Dilansir Shanghaiist, seorang kakek berusia 67 tahun bernama Wang Chengjian sudah menjalani profesinya sebagai tukang cukur selama 25 tahun. Selama itu pula Chang tak pernah menaikkan tarif harga jasa cukurnya.Wang bahkan menolak seandainya orang-orang yg memakai jasa cukurnya, memberinya lebih karena terlalu murah.

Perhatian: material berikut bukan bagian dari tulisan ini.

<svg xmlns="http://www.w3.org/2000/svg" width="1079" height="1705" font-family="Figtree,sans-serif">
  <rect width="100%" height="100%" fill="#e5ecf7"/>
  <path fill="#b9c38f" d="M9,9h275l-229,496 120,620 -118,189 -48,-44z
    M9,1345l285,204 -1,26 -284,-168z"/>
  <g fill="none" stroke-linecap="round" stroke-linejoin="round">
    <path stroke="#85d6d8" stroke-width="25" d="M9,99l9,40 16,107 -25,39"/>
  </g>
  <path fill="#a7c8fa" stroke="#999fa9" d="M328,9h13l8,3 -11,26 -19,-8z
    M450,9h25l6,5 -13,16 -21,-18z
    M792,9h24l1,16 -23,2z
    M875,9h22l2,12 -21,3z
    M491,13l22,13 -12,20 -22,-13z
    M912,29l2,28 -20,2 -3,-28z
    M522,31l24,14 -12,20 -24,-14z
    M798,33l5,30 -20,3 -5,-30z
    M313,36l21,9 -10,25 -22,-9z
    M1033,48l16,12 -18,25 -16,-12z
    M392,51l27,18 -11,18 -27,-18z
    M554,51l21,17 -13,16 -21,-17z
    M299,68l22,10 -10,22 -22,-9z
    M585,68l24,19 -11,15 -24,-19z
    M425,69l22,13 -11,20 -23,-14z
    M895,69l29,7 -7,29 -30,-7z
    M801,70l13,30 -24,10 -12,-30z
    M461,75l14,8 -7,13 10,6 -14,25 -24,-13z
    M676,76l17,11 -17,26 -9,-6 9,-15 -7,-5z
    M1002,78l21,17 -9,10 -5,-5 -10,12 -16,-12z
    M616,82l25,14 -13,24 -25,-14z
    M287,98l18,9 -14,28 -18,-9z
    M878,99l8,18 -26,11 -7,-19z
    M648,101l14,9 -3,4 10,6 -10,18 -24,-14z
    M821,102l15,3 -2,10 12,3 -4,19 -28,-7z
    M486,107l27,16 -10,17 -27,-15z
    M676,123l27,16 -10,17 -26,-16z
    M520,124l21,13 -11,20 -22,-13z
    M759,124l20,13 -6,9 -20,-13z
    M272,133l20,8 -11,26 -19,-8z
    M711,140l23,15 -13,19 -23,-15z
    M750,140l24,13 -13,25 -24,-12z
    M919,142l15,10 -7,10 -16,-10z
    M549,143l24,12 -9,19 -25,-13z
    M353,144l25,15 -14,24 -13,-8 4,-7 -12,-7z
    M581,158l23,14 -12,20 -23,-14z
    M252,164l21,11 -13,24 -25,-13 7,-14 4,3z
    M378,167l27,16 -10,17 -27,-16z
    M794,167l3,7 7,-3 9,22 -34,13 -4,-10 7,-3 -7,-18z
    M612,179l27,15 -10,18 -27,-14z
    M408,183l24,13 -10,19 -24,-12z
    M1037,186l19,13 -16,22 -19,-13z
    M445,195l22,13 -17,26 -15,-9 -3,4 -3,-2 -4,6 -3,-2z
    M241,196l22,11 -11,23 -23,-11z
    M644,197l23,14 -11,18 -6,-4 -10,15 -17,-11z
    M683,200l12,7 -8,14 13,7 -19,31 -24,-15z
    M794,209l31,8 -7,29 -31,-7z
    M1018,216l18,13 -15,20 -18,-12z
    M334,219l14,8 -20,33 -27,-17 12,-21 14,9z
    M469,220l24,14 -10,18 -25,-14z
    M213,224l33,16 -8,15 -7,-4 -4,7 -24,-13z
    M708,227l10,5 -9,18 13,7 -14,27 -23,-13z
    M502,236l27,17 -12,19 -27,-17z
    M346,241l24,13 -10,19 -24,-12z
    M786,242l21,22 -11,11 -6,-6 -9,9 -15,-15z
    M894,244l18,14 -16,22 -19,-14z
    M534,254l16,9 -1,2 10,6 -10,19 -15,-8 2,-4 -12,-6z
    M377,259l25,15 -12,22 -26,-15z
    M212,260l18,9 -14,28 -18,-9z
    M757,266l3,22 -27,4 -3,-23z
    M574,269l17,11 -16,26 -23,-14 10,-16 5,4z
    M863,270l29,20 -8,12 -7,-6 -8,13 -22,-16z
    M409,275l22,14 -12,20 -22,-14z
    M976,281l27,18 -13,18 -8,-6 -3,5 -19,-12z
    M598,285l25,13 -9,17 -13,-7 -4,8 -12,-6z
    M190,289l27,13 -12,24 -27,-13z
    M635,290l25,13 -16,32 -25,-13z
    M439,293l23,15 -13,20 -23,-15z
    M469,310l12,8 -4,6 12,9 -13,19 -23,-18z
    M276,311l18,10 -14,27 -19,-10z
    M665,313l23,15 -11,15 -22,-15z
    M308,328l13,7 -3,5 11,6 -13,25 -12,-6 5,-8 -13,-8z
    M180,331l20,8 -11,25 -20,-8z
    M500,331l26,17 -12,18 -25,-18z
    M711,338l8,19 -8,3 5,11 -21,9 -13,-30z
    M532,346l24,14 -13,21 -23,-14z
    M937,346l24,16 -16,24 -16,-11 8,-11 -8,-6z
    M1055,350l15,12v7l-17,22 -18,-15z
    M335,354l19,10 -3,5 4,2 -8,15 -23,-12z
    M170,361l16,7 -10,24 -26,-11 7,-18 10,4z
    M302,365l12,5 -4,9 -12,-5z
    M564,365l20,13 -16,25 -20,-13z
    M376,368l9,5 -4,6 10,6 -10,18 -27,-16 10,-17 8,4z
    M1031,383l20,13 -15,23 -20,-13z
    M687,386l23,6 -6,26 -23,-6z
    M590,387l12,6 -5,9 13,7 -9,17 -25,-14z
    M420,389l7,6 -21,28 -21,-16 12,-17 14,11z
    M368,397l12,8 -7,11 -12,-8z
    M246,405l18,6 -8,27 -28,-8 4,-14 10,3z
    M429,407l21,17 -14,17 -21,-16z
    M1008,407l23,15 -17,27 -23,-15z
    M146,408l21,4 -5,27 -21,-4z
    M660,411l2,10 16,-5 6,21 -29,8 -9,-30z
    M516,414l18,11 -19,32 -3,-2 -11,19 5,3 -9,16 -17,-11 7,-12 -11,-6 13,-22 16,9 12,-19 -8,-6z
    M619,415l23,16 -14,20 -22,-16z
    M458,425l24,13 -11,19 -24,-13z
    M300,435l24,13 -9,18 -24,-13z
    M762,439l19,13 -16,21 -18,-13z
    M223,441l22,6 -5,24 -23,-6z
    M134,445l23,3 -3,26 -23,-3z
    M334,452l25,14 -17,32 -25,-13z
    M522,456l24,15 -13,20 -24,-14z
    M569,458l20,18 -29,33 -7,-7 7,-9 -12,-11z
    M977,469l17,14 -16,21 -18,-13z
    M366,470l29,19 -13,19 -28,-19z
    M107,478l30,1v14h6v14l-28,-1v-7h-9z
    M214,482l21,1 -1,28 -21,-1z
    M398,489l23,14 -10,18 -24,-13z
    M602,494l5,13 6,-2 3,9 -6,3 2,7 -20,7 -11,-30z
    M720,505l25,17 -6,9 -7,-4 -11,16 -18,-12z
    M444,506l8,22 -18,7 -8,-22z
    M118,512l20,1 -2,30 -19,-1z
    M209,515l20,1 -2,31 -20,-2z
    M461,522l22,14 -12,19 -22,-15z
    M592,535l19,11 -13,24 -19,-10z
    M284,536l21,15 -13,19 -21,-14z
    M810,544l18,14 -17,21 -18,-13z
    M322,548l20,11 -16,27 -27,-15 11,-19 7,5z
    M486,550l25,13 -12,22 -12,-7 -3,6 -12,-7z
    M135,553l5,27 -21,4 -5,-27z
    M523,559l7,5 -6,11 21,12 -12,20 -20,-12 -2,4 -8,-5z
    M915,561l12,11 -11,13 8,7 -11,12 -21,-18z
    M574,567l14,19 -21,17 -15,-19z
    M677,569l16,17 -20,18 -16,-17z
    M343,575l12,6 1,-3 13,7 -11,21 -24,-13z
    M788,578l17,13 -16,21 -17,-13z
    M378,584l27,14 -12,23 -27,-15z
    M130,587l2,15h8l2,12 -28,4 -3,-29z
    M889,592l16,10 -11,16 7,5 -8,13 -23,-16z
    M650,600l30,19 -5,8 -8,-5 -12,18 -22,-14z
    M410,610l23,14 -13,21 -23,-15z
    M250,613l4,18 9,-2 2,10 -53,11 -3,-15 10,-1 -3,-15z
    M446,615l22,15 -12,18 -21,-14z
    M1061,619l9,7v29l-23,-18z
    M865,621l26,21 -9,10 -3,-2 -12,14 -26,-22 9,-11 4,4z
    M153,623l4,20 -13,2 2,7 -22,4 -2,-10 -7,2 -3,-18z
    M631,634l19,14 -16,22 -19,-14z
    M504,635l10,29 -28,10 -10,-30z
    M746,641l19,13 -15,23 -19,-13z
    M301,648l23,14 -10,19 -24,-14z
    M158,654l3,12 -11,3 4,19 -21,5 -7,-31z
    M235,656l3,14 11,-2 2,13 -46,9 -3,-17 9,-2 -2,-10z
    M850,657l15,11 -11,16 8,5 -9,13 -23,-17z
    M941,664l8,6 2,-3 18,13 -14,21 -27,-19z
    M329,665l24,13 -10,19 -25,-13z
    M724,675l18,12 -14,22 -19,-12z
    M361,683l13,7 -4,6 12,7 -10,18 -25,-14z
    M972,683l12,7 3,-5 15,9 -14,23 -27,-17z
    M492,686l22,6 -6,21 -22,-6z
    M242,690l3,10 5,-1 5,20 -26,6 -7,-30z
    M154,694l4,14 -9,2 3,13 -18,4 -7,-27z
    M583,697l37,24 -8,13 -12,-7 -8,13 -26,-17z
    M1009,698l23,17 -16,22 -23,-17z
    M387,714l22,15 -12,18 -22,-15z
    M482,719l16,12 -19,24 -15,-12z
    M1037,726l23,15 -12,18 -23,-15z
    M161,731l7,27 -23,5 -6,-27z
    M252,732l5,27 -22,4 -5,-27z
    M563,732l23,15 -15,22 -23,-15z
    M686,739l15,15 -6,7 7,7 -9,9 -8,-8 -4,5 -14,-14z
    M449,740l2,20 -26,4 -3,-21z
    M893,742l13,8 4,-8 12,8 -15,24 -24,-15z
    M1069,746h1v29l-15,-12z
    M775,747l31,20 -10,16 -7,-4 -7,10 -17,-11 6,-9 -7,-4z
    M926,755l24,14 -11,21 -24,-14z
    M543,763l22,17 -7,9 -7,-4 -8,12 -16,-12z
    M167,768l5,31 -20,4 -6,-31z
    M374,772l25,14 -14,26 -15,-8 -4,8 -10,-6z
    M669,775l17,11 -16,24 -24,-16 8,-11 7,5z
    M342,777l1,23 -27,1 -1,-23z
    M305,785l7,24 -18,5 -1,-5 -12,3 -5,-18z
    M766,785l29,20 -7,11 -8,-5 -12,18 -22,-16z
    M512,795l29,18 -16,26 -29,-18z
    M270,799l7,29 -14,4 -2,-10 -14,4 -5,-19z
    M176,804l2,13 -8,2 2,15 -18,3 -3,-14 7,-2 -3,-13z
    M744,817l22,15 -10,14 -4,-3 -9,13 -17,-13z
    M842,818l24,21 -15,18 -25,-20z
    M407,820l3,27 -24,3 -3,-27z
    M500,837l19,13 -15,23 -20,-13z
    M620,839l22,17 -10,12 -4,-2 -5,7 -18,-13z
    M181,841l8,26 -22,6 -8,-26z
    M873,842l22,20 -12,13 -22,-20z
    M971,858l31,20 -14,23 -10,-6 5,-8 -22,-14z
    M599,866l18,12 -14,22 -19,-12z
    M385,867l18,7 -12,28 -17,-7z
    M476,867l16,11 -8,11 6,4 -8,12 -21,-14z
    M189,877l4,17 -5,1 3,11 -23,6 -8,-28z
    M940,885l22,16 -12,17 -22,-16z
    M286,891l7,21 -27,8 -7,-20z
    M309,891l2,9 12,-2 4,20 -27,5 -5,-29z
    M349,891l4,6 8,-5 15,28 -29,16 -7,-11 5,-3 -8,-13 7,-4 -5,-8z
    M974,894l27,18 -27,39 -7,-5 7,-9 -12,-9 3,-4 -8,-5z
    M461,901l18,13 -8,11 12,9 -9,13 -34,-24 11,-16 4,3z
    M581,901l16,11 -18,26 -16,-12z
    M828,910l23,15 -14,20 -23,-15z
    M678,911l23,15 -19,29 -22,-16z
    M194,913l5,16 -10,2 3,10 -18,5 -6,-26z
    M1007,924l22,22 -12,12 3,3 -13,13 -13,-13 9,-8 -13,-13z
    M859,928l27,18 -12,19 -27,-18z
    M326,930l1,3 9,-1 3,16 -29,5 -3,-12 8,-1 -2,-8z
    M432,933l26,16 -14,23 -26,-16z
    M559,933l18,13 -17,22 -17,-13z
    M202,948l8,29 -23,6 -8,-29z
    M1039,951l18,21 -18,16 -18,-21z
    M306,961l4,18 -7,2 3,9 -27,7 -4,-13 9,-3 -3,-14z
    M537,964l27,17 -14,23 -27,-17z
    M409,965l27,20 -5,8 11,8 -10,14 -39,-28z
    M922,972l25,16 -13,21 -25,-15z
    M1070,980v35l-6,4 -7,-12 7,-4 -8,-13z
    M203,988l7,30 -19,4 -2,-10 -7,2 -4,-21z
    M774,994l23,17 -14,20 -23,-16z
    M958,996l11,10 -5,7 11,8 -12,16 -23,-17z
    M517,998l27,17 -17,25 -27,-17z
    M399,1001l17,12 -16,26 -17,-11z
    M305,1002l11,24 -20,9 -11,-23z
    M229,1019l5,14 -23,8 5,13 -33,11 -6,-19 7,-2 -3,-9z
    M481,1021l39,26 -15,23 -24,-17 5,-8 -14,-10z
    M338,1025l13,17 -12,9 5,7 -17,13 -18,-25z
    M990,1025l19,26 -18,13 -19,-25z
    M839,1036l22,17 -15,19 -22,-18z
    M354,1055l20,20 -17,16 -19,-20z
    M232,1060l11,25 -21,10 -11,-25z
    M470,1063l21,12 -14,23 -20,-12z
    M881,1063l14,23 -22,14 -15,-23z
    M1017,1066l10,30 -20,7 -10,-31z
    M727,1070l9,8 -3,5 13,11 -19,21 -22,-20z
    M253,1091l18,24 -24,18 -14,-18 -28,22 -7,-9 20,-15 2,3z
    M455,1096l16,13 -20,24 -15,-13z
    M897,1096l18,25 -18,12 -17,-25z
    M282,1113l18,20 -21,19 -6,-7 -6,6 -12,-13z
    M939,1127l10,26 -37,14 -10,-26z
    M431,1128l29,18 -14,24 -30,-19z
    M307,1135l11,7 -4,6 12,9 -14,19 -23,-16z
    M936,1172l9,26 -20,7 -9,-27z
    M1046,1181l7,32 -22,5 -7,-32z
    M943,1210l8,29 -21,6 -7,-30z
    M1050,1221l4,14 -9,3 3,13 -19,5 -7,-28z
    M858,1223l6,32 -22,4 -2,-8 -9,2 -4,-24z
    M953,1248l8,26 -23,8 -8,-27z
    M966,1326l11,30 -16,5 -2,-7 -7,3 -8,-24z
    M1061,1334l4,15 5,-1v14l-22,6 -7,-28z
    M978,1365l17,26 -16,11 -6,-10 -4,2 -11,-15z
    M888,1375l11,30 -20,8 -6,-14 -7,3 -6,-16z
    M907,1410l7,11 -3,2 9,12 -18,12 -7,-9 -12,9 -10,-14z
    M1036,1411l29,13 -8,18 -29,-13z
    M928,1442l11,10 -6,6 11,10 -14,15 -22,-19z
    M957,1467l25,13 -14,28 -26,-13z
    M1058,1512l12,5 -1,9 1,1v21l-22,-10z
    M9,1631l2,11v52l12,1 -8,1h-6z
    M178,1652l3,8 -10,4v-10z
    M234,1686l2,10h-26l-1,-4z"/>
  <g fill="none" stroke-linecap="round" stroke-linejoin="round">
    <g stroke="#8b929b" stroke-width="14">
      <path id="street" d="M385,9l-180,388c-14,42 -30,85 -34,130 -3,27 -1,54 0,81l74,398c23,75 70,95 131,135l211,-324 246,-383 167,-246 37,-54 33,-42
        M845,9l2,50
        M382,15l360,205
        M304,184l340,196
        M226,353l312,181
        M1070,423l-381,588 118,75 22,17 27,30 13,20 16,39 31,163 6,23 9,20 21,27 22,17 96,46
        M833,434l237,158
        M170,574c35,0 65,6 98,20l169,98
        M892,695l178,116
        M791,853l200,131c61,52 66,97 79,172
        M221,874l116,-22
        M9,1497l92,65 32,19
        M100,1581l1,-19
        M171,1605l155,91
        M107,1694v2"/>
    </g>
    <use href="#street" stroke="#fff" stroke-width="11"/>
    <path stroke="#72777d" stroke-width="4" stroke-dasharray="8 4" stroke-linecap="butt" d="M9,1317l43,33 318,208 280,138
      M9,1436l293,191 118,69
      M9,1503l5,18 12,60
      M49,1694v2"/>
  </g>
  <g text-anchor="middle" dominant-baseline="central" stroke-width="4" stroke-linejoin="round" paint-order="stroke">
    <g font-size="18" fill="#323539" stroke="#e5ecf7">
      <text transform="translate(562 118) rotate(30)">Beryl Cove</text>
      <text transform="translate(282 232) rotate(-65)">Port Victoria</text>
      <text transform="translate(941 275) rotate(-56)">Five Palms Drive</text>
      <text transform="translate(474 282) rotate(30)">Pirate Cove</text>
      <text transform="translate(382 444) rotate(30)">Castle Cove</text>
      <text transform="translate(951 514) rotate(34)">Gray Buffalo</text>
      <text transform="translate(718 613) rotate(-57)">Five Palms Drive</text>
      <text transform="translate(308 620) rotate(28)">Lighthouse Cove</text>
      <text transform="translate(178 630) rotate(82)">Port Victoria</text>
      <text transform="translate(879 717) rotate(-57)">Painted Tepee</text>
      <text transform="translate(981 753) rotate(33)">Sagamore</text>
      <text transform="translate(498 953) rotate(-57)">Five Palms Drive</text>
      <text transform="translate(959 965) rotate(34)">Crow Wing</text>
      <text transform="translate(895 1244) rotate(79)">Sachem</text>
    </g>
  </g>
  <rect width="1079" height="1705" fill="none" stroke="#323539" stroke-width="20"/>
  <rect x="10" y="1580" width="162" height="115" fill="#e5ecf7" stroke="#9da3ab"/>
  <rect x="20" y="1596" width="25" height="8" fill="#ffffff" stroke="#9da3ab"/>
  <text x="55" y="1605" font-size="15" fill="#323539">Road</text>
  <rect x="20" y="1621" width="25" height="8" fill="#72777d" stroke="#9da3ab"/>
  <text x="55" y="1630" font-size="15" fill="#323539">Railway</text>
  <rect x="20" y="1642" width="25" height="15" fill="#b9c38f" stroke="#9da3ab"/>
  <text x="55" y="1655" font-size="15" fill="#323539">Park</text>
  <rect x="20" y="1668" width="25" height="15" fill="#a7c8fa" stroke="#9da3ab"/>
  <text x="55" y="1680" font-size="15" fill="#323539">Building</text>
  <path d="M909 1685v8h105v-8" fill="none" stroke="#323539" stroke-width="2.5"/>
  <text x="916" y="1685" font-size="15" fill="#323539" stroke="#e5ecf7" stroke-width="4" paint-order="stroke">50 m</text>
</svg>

Wang bukan orang kaya, alasan bagi tak menaikkan tarif cukurnya di semua usia, karena wejangan dari gurunya.
Kepada media, Wang menceritakan yang berasal mula ia dan gurunya menawarkan jasa cukur rambut. Mereka tiba dari rumah ke rumah buat menawarkan jasa cukur. Namun usaha mereka tidak berhasil hingga Wang menetapkan bagi mendirikan tempat cukur di Desa Jiaozuo, Henan, China.
“25 tahun yg lalu, kalian tiba dari pintu ke pintu buat menawarkan jasa cukur,” ujarnya.
Pada hari biasa, Wang mebuka tempat cukurnya yg berukuran 10 meter itu pada pukul 6 pagi hingga 11 malam. Sealain itu, pada hari libur Wang sengaja mengunjungi kaum papa bagi memberikan jasa cukur gratis.
Pelanggan setia, Zhang Shiyi (80) tidak pernah berhenti memuji kebaikan Wang. Ia yg sekarang ini mengalami kelumpuhan mengaku terus dikunjungi Wang seandainya hendak cukur.
"Saya telah terbaring di tempat tidur selama bertahun-tahun, jadi aku tak mampu lagi pergi ke tempat cukur rambut Wang sendiri. Namun, ia mengunjungi aku dan memberikan aku cukur rambut gratis,” ujar Zhang.
Tak cuma itu, dalam rangka bagi menolong lebih banyak orang, Wang menurunkan keterampilan mencukurnya kepada muridnya. Selain mengajarkan mereka bagaimana cara menggunting dengan benar, ia juga mengingatkan muridnya buat melakukan perbuatan baik.
“Saya telah melakukan ini lebih dari 50 tahun. Saya berharap ada orang yang lain bagi melanjutkan apa yg aku lakukan,” tutur Wang.
Penulis:
Toni Wijaya
Universitas Bung Karno
**Ingin berbagi keterangan dari dan buat kalian di Citizen6? Caranya dapat dibaca di sini.
**Ingin berdiskusi tentang topik-topik menarik lainnya, yuk berbagi di Forum Liputan6.